Après que la ville portuaire d’Odessa a été frappée par des missiles russes lundi, le président ukrainien, Volodymyr Zelenskiy, a déclaré : « Sans nos exportations agricoles, des dizaines de pays dans différentes parties du monde sont déjà au bord de la pénurie alimentaire. Les plus pauvres seront les plus durement touchés. Les répercussions politiques de cela seront terribles.

David Miliband, directeur général de l’International Rescue Committee, a déclaré : « Pour le moment, je pense qu’il est au moins tout aussi probable que les sanctions contre la Russie soient responsables de la hausse des prix des denrées alimentaires, tout comme l’invasion de l’Ukraine. Il y a un énorme concours à gagner pour l’opinion publique mondiale.

Des signes existent déjà que la diplomatie russe essaie de rejeter la faute. Sergueï Lavrov, le ministre russe des Affaires étrangères, a affirmé lors d’une visite à Oman que les autorités ukrainiennes refusaient de laisser sortir les navires transportant du blé de leurs ports et avaient miné les zones autour des ports. L’Ukraine a déclaré que les accusations étaient absurdes.

En 2020, l’Ukraine était le cinquième exportateur mondial de blé, et les pays à revenu faible et intermédiaire en étaient d’importants bénéficiaires. Les principales destinations des exportations étaient l’Égypte, l’Indonésie, le Pakistan, le Bangladesh et le Liban.

En Égypte, où un tiers de la population vit en dessous du seuil de pauvreté officiel et dépend du pain subventionné par l’État, les prix de la farine ont augmenté de 15 %. L’inflation générale pour le mois d’avril était légèrement supérieure à 13 %.

Dans le mois qui a suivi le début du conflit, les prix à l’exportation du blé et du maïs ont augmenté de 22 % et 20 % respectivement, en plus des fortes hausses de 2021.

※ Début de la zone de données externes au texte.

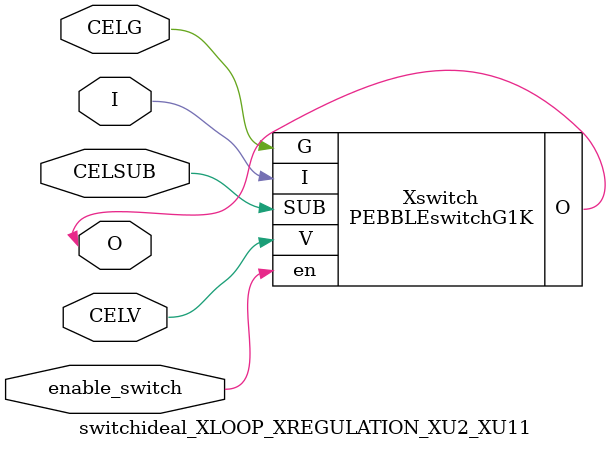
<source format=v>



module PEBBLEswitchG1K ( O, G, I, SUB, V, en );

  input V;
  input en;
  input I;
  input G;
  input SUB;
  output O;
endmodule

//Celera Confidential Do Not Copy switchideal_XLOOP_XREGULATION_XU2_XU11
//Celera Confidential Symbol Generator
//1000 Ohm gndSwitch
module switchideal_XLOOP_XREGULATION_XU2_XU11 (CELV,O,I,enable_switch,CELG,CELSUB);
input CELV;
input I;
input enable_switch;
inout O;
input CELG;
input CELSUB;

//Celera Confidential Do Not Copy PEBBLEswitchG1K
PEBBLEswitchG1K Xswitch(
.V (CELV),
.I (I),
.O (O),
.en (enable_switch),
.SUB (CELSUB),
.G (CELG)
);
//,diesize,PEBBLEswitchG1K

//Celera Confidential Do Not Copy Module End
//Celera Schematic Generator
endmodule

</source>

Solsky a déclaré que ces augmentations devraient se poursuivre puisque la campagne de semis des agriculteurs ukrainiens a été retardée d’un cinquième en raison d’un manque d’herbicides, du temps plus froid, du carburant diesel et de la circulation des véhicules en raison des couvre-feux. Les agriculteurs sont passés des cultures de printemps au tournesol et au soja. On estime qu’environ un cinquième des terres agricoles ukrainiennes sont désormais entre les mains des Russes.